Showing until 29 June 2013
Reviewed by Jemma Clark
Wow! After a great evening I am still grinning from ear to ear. What a performance. From the minute we walked in The Boards door we were greeted with smiles. We began our evening by enjoying a soft drink in the stunning Boards Bar. The décor just oozes class. Our seats we in the upper circle with perfect view. Who could ask for more? The chatter of the crowd took me back to my days in theatre shows. So exciting.
The orchestra began and straight away the reprise of ‘Tell me it’s not true’ gave us goosebumps. The band was effortlessly conducted and their harmony soon made the crowd fall silent. I always love seeing this show. The opening scene is very chilling as the actors walk in to their death beds. I found this to have great impact as to the tragedy that lies ahead. Twins separated at birth. One given to a rich family and the other kept in a lower class family only to become best friends when they cross paths, never knowing they are siblings.
As the music lightens the mood we are introduced to the characters as children. The cast were absolutely fantastic. There was not a part of me that didn’t believe they were 7 years old (well… nearly 8). Maureen Nolan always gives a fantastic performance as Mrs Johnston, showing her rollercoaster life through the words of ‘Marilyn Monroe’. Her heartache is so evident as she is forced to hand over one of her children after the welfare told her they would be taken from her if she has too many more children. She agrees to give one to the family she cleans for as they are unable to have children but has to agree that no one will ever know the truth of his real birth mother. Mickey and Eddie were portrayed so well. They become best friends after meeting while out playing near their homes and they form a strong bond from that day on. We could really relate to their differences in upbringing and their bond as blood brothers. The whole audience were encapsulated as they lived through their teenage and young adult years. Both in love with the same woman, their relationship becomes strained. Love and money prove to be what makes the world go around. Bad choices see Mickey’s life being stripped from him. His job, life and his sanity. He blames Eddie for this and takes drastic measures to rid him of this problem, by trying to kill him. Their mother tries desperately to stop him by revealing their true connection, only to end in tragedy as Mickey is shot by armed officers and inadvertently shoots Eddie dead. This end scene brings anyone with a heart to tears as a mother is crippled between her two dead sons. The final performance of ‘Tell me it’s not true’ is the one that will stick with you for many years. This cast fit so well together. The narrator’s voice duets perfectly will all the cast members and he tells the story in a very dramatic and informative way. You are never left wondering what’s just happened.

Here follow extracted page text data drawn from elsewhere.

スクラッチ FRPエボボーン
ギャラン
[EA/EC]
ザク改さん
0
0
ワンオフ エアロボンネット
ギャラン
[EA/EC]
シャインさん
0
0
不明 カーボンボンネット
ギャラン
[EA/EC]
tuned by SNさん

Overall this is and will always be one of my top musicals to go and see. It has the perfect blend of comedy and reality. Although it’s not a happy ending, it is a rollercoaster of emotion that just can’t be missed. More so with a cast as spot on as this one. What makes it even more enjoyable is the stunning theatre. Draped in red, you really feel that you are being treated. The staff are all very well presented and more than happy to help. The Playhouse really does offer the whole package.